Не раздумал! Я чуть не вскочила, но вовремя опомнилась и только немного повертелась на банке.
– Интересно. А помнишь, ты говорил, что они, возможно, убегут венчаться в Петров?
– Помню. И что же?
– Ничего.
Я помолчала. Тараканы все шевелили усами, и я опять не выдержала:
– А вот и не убегут.
Наверно, у меня в голосе было что-то трагическое, потому что Андрей бросил свою доску и с удивлением обернулся ко мне:
– Почему ты думаешь?
– Потому, что Глашенька уже убежала.
Прежде я не замечала, чтобы у него так быстро менялось выражение лица. Только что было видно, что он глубоко занят тараканами, как будто на лице было написано: «Тараканы». А теперь кто-то мгновенно написал: «Глашенька убежала».
– Этого не может быть, – медленно сказал он. – Как убежала?
– Вчера вечером она заезжала к маме погадать, и с нею был этот Раевский. Мама сказала, чтобы я не говорила, что они были, но раз Митя не знает, я считаю, что было бы подло скрывать.
Я подобрала пальто и посмотрела на тараканов с такой ненавистью, что, если у них было сердце, как предполагал Андрей, оно бы сжалось от этого взгляда.
– Она не хотела.
– Кто?
– Глашенька. Не то что не хотела, а расстраивалась. Она была в отчаянии, – сказала я торжественно, – потому что любит Митю, а убежала с другим!
Тут надо было бы рассказать, как Глашенька, войдя, бросилась к маме, как, сжимая виски, смотрела на карты, точно ждала спасенья от этих растрепанных карт. Но, сидя на тараканах, я не могла рассказывать об этом.
– Вот что, – сказал Андрей, – ты останься, а я сейчас же пойду.
– Куда?
– К нему.
Теперь у него стало решительное лицо. Он сжал губы и вышел.
Вероятно, это было подло с моей стороны, но, подождав немного, я осторожно встала и на цыпочках пошла за Андреем. Это было свыше моих сил – в такую минуту усыплять тараканов! Кроме того, я надеялась, что они прекрасно подохнут под доской, которую я положила на банку.
Митя был в столовой, зубрил, обложившись книгами, – наверно, твердо решил получить в Ивановске золотую медаль. Дверь в коридор была открыта. Когда я на цыпочках подошла к ней, Андрей стоял у буфета – очевидно, только что начал говорить, потому что я еще видела, как Митя поднял к нему недовольное лицо – сердился, что ему помешали.

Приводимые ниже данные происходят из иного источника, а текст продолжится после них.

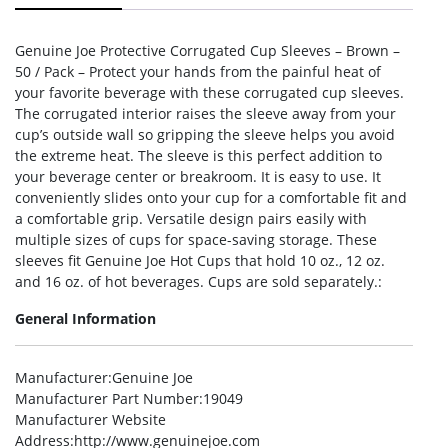
Genuine Joe Protective Corrugated Cup Sleeves – Brown –
50 / Pack – Protect your hands from the painful heat of
your favorite beverage with these corrugated cup sleeves.
The corrugated interior raises the sleeve away from your
cup’s outside wall so gripping the sleeve helps you avoid
the extreme heat. The sleeve is this perfect addition to
your beverage center or breakroom. It is easy to use. It
conveniently slides onto your cup for a comfortable fit and
a comfortable grip. Versatile design pairs easily with
multiple sizes of cups for space-saving storage. These
sleeves fit Genuine Joe Hot Cups that hold 10 oz., 12 oz.
and 16 oz. of hot beverages. Cups are sold separately.:
General Information
Manufacturer
:Genuine Joe
Manufacturer Part Number
:19049
Manufacturer Website
Address
:http://www.genuinejoe.com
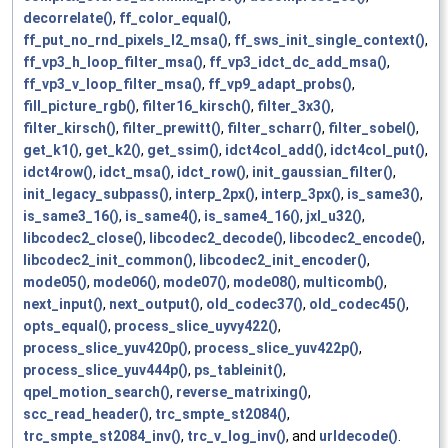
decorrelate()
,
ff_color_equal()
,
ff_put_no_rnd_pixels_l2_msa()
,
ff_sws_init_single_context()
,
ff_vp3_h_loop_filter_msa()
,
ff_vp3_idct_dc_add_msa()
,
ff_vp3_v_loop_filter_msa()
,
ff_vp9_adapt_probs()
,
fill_picture_rgb()
,
filter16_kirsch()
,
filter_3x3()
,
filter_kirsch()
,
filter_prewitt()
,
filter_scharr()
,
filter_sobel()
,
get_k1()
,
get_k2()
,
get_ssim()
,
idct4col_add()
,
idct4col_put()
,
idct4row()
,
idct_msa()
,
idct_row()
,
init_gaussian_filter()
,
init_legacy_subpass()
,
interp_2px()
,
interp_3px()
,
is_same3()
,
is_same3_16()
,
is_same4()
,
is_same4_16()
,
jxl_u32()
,
libcodec2_close()
,
libcodec2_decode()
,
libcodec2_encode()
,
libcodec2_init_common()
,
libcodec2_init_encoder()
,
mode05()
,
mode06()
,
mode07()
,
mode08()
,
multicomb()
,
next_input()
,
next_output()
,
old_codec37()
,
old_codec45()
,
opts_equal()
,
process_slice_uyvy422()
,
process_slice_yuv420p()
,
process_slice_yuv422p()
,
process_slice_yuv444p()
,
ps_tableinit()
,
qpel_motion_search()
,
reverse_matrixing()
,
scc_read_header()
,
trc_smpte_st2084()
,
trc_smpte_st2084_inv()
,
trc_v_log_inv()
, and
urldecode()
.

У меня сильно билось сердце, и я была убеждена, что Андрей сейчас прямо скажет ему: «Убежала с Раевским», как он однажды прямо спросил у меня: «Тебе хочется знать, отчего у меня распух нос?»
Ничего подобного. Он мялся, и я видела, что ему очень трудно.
– Ты не беспокойся, – наконец мягко сказал он, – тем более что это может оказаться неправдой. Но, видишь ли, дело в том… ко мне пришла Таня, и она говорит, что вчера Глашенька гадала у Таниной мамы.
– Гадала?
– Да. И Таня говорит, что она была не одна. – Андрей говорил совершенно как взрослый. – Она была с Раевским.
Он замолчал. Он не смотрел на Митю.
– В общем, они уехали. Таня говорит, что в Петров.
Митя встал. Я никогда не думала, что можно так побледнеть. Он коротко крикнул – не знаю что, просто так – и взялся руками за стол. Мне показалось, что он взялся, чтобы не упасть, а он вдруг двинул стол и с грохотом повалил его, так что тетради и книги посыпались на пол и, между прочим, разбилась прекрасная белая лампа, которой Агния Петровна гордилась и говорила, что какой-то артист привез ей эту лампу из Вены.
Потом все произошло очень быстро. Митя выскочил в переднюю, сорвал с вешалки шинель. Стук палок раздался в коридоре – это старый доктор, услышав крик, вышел из своей комнаты и спросил тревожно:
– Что случилось?
Андрей сказал ему странным голосом:
– Дядя, идите сюда, скорее, скорее!
И я увидела, что Митя, полузакрыв глаза, стоит у стены и, шатаясь, трогает стену руками. Но вот он шагнул, распахнул двери, и, когда мы с Андреем выбежали за ним, только шинель, которую он перекинул через плечо, мелькнула в калитке.